Die Wäsche wird teils unter freiem Himmel, teils unter provisorischen Überdachungen oder aber auch in den klammen Räumen des Altbaus aufgehängt. Das macht ein vollständiges Trocknen während der heftigen Monsunregen praktisch unmöglich. Dabei ist gerade trockene Wäsche eine Grundvoraussetzung für gute Hygiene, denn feuchte Wäsche fördert nicht nur das Erkranken der Bewohner, sondern auch die Entstehung von Keimen und somit die Ausbreitung von Krankheiten.
Bitte helfen Sie mit, beim Aufbau der Waschküche im 2. Bauabschnitt des Obdachlosenheimes. 51.360, - Euro werden für die Baumaßnahmen der Waschküche und der Trockenräume benötigt!
Jede Hilfe zählt!
>>> Flyer zum Hilfsprojekt
| Januar 2012 |

Endlich in Sicht: der Umzug ins neue St. Joseph’s Home in Chennai
Nach 2 Jahren Baustelle und geduldigen Abwartens der Bewohner in eigentlich unbewohnbaren, einsturzgefährdeten Räumlichkeiten, ist es nun so weit!

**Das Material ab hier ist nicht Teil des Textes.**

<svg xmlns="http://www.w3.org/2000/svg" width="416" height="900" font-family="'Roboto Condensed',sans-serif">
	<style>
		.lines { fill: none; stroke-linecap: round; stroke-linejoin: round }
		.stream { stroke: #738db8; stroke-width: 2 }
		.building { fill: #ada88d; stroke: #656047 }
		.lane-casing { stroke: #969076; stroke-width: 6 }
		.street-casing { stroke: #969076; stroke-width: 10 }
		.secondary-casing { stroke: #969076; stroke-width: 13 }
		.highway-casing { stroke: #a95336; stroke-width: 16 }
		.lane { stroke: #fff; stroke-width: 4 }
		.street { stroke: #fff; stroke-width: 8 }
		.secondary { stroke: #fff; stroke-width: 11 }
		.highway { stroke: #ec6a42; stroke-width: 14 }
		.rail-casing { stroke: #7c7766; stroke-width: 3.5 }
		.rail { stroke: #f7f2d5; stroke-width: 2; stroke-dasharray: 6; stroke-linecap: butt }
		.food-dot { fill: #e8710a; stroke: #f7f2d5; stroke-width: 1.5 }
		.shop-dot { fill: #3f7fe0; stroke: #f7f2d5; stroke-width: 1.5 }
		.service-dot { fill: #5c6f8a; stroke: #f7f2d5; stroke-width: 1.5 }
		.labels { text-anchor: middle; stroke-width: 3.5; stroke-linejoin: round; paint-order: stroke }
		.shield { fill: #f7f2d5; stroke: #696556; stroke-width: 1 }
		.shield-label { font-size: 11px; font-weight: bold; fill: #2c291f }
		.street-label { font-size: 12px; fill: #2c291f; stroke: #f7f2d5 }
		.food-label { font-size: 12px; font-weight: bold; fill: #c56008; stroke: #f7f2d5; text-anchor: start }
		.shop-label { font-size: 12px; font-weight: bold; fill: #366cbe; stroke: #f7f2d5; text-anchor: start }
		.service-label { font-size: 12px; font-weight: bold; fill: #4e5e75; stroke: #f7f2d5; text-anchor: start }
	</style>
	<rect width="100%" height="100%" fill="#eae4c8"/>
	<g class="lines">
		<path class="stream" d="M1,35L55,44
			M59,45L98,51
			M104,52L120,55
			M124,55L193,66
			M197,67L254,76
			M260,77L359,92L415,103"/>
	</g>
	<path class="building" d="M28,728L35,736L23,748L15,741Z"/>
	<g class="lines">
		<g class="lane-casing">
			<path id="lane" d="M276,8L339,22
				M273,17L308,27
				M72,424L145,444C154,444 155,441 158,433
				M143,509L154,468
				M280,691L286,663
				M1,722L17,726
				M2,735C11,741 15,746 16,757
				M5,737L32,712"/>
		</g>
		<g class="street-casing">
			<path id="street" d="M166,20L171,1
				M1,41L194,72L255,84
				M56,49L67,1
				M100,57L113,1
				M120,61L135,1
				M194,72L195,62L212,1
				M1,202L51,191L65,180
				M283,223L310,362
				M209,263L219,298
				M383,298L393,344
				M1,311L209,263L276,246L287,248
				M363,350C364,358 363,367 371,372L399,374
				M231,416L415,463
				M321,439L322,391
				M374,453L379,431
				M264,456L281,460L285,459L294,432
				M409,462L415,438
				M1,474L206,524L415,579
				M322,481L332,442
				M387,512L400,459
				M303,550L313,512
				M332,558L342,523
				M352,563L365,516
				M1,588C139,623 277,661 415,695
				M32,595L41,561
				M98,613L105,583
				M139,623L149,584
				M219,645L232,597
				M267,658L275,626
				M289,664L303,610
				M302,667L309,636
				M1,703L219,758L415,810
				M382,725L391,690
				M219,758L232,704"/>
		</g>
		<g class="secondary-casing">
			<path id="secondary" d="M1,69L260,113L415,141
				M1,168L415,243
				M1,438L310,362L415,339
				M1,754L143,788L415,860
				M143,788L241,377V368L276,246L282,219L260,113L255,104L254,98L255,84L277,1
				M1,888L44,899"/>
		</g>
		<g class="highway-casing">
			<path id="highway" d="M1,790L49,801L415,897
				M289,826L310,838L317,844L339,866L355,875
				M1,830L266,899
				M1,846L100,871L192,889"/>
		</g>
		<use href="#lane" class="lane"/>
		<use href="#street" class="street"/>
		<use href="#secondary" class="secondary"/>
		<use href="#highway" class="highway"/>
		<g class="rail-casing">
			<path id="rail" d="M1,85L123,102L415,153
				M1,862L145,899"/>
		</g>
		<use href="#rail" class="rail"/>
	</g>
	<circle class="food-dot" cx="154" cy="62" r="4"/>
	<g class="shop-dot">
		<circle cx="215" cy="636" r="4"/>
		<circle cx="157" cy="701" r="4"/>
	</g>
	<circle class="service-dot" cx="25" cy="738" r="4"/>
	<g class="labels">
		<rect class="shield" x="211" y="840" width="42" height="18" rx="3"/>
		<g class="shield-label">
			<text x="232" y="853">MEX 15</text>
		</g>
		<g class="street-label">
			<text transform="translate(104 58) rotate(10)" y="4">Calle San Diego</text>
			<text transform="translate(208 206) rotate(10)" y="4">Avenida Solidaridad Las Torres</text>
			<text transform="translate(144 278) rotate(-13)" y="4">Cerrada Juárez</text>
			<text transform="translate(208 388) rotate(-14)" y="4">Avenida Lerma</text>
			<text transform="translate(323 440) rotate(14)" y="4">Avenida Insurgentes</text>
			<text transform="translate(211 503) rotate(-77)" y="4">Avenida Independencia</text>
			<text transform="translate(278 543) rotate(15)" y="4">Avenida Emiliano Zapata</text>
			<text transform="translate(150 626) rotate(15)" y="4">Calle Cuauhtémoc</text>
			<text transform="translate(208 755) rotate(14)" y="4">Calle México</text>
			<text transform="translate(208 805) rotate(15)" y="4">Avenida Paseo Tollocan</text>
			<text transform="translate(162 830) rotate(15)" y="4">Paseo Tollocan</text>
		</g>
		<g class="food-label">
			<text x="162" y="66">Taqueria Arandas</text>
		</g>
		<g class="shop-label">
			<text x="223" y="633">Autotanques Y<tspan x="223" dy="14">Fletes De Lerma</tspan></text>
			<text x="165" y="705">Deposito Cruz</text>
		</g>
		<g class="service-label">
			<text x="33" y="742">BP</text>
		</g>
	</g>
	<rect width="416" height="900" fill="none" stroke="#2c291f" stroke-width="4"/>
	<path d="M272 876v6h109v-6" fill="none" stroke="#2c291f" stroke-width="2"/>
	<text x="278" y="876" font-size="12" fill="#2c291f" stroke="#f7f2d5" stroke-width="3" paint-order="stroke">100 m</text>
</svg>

Vor kurzem erreichte uns die freudige Nachricht von Sr. Philipia (Leiterin des Armenhauses St. Joseph’s Home in Chennai), dass der lang ersehnte Umzug in den ersten Hälfte des Neubaus bald geschehen kann. Am 23. Oktober soll nun endlich der große Tag sein, an dem die Bewohner die erste Hälfte ihres neuen Zuhauses beziehen können. Derzeit werden noch kleinere Arbeiten verrichtet, um den Räumen den letzten Schliff zu geben.

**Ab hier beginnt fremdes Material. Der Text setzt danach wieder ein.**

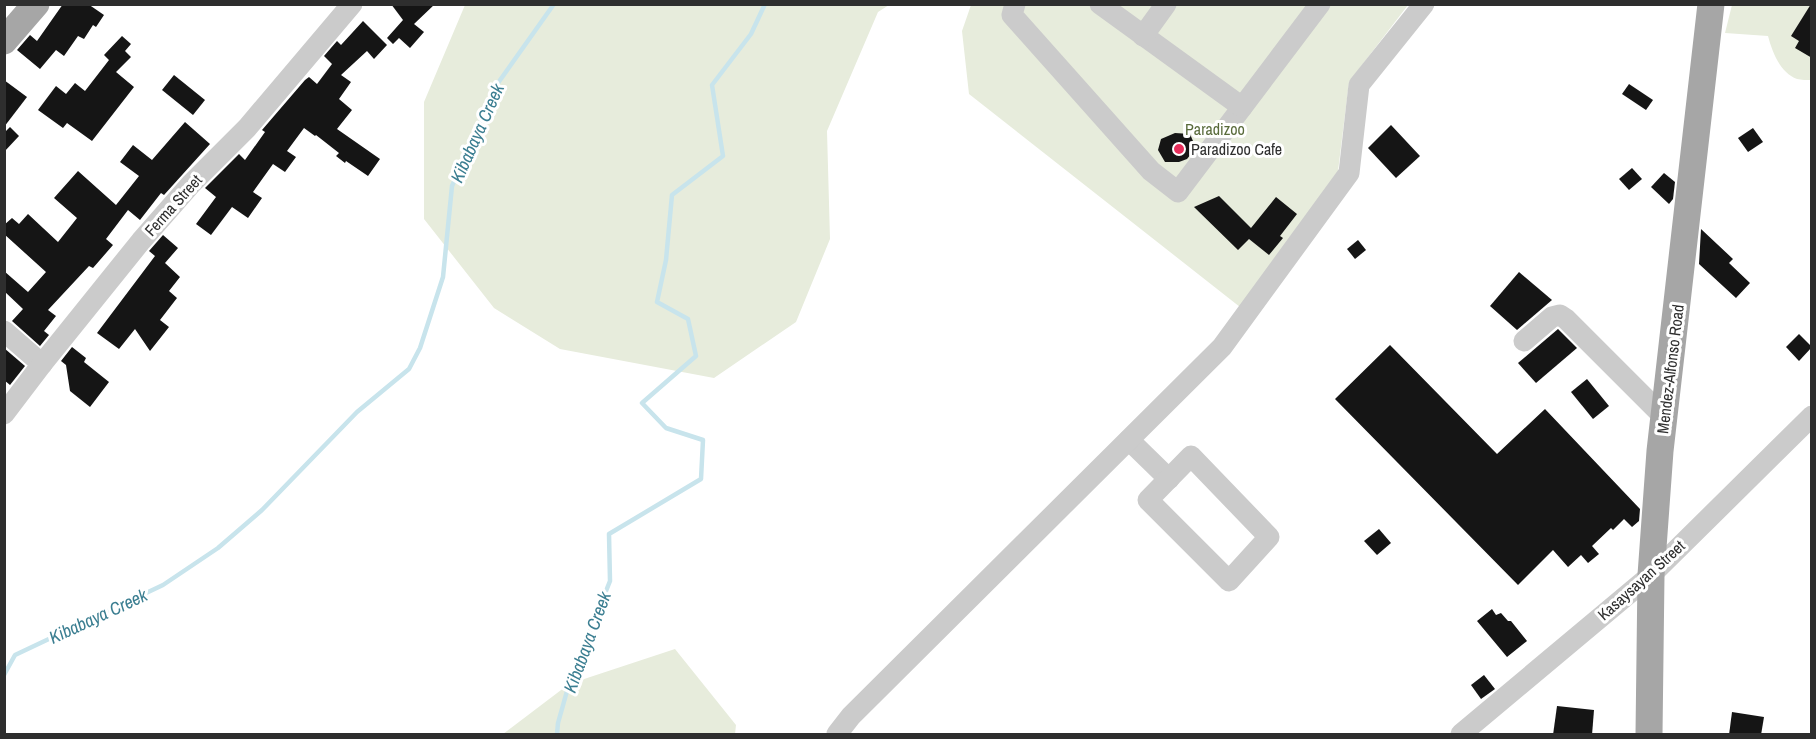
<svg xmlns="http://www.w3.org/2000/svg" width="1816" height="739" font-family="'Archivo Narrow',sans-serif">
<rect width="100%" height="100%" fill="#fff"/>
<g fill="#e7ecdc">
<polygon points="465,5 889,5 878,12 827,131 830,239 796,322 714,378 560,349 494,308 424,219 424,102"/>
<polygon points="971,5 1408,5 1349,82 1338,171 1240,307 969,94 962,31"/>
<path d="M1732,5H1811V80C1807,80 1801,80 1797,79C1780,73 1772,51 1768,36L1725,33Z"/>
<polygon points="675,649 736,725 735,734 503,734 569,684"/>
</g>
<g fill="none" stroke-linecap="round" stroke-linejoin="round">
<g stroke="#c8e4ec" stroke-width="4.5">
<polyline points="4,675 15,655 163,585 218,548 262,510 357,412 409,369 420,348 443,277 452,186 498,83 554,4"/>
<polyline points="557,734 558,723 569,684 610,581 609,534 701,479 703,440 666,428 642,403 696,356 688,319 657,302 666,260 672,195 723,156 712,85 751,34 765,4"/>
</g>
</g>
<g fill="#151515">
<polygon points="63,4 88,4 104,15 96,27 93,25 84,39 78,36 64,56 56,50 40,69 17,50 30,35 37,41"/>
<polygon points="391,4 435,4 414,24 424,32 410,48 399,38 393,44 387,38 403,20"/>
<polygon points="1811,4 1812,4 1812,58 1795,48 1799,41 1791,36"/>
<polygon points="363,21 387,45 374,59 367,51 341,75 351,82 339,99 352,110 337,129 380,159 368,176 346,161 345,163 336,156 339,153 316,135 315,136 304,128 287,151 296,157 285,172 273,164 253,192 262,198 248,218 232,207 211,235 196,224 216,197 205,188 239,154 245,160 265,132 262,130 305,80 309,77 317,84 332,64 324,56 337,41 341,45"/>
<polygon points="122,36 131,44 125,51 131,57 116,72 134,87 92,141 67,123 63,128 38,110 56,86 66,94 75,83 85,91 109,60 104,55"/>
<polygon points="174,75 205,100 193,115 162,90"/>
<polygon points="4,80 27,97 4,127"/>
<polygon points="1629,84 1653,100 1646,110 1622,94"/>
<polygon points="185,122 210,144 164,195 161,193 140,220 128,210 106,239 113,245 93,268 89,266 48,310 56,316 44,331 49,335 40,346 12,321 23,309 4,291 4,271 28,292 46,272 4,234 4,225 12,218 19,224 28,214 58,242 77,218 54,198 78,171 116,205 139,176 120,162 133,145 152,160"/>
<polygon points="1391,125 1420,156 1396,178 1368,148"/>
<polygon points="10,127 19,136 4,152 4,133"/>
<polygon points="1753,128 1763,142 1748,152 1738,138"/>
<polygon points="1175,133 1190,134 1196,148 1187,159 1179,162 1165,162 1158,150 1161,139"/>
<polygon points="1632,168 1642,179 1629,190 1619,179"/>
<polygon points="1664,173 1675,182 1673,199 1669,204 1651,187"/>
<polygon points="1219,196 1251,228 1276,197 1297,214 1280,236 1283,238 1269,255 1249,239 1238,250 1194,207"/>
<polygon points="1701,229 1733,259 1729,263 1750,283 1736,298 1699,264"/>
<polygon points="163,235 178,248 165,263 180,277 169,291 177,298 160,320 169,327 150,351 135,329 119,349 97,333 155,256 149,251"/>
<polygon points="1358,240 1366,250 1355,259 1347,249"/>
<polygon points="1519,272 1552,300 1517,330 1490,306"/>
<polygon points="1558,329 1577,348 1536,383 1518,363"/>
<polygon points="1799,334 1812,347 1799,361 1786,347"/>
<polygon points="1390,345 1497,454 1545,409 1640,509 1639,521 1632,527 1624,519 1613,530 1611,528 1592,546 1599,554 1588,563 1581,555 1568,567 1553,550 1518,585 1335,399"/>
<polygon points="72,347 86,358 84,362 109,382 90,407 70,391 66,365 61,361"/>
<polygon points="4,348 25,366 10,385 4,380"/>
<polygon points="1587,379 1609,406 1593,419 1571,392"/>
<polygon points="1379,529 1391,543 1377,555 1364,541"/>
<polygon points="1492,609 1496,615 1501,613 1508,621 1511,621 1527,641 1507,657 1477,621"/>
<polygon points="1484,675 1495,689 1481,699 1471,685"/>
<polygon points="1557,706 1594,710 1592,735 1553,735"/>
<polygon points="1732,712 1764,717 1761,735 1729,735"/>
</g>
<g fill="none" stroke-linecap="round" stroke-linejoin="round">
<g stroke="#cbcbcb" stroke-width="21">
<polyline points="1015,4 1012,15 1151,171 1178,192 1320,4"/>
<polyline points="1100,4 1242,107"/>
<polyline points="1143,36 1166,4"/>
<polyline points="4,331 42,364"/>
<polyline points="1524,341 1552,317 1560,315 1566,319 1664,417"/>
<polyline points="4,414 42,364 141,241 191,184 247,128 352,4"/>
<polyline points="1129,440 1169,479"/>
<polygon points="1191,456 1269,537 1229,581 1148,500"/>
<polyline points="837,734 851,716 1222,347 1349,173 1359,85 1424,4"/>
<polyline points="1461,734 1651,575 1812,416"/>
</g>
<g stroke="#a6a6a6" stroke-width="27">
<polyline points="4,41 36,4"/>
<polyline points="1649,734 1651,575 1660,451 1711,4"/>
</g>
</g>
<circle fill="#e72e5b" stroke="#fff" stroke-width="2" cx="1179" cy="149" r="6"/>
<g text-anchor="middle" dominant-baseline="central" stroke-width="6" stroke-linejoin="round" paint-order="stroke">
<g font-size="16" fill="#596b3b" stroke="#fff">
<text x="1215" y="129">Paradizoo</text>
</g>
<g font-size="16" fill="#2e2e2e" stroke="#fff" text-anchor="start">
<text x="1191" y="149">Paradizoo Cafe</text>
</g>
<g font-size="16" fill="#2e2e2e" stroke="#fff">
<text transform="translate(173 205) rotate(-48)">Ferma Street</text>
<text transform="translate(1670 369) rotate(-83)">Mendez-Alfonso Road</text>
<text transform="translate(1641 580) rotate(-42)">Kasaysayan Street</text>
</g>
<g font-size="18" font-style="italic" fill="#3b7e91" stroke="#fff">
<text transform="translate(477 133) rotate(-66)">Kibabaya Creek</text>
<text transform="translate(98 616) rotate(-25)">Kibabaya Creek</text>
<text transform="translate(587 642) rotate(-70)">Kibabaya Creek</text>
</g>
</g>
<rect width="1816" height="739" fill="none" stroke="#2e2e2e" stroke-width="12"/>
</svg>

Die Bewohner des Armenhauses sind einst obdachlose, arme ältere Menschen, denen die „Little Sisters of the Poor“ die Möglichkeit geben, würdevoll und versorgt ihren Lebensabend zu verbringen. Der Kapuzinerpater und CED-Helfer, P. Jose Vetticut hatte noch im Januar das St. Joseph’s Home besucht, Fotos der Bauarbeiten mitgebracht, sowie von den großen Fortschritten im ersten Bauabschnitt berichtet. Anfang 2012 wird eine Gruppe von CED-Helfern sich auf den Weg nach Indien machen, um die Bewohner in ihrem neuen Zuhause zu besuchen.
Wir freuen uns sehr zusammen mit den Schwestern und Heimbewohnern und sind voller Spannung auf die ersten Berichte aus dem neuen Heim!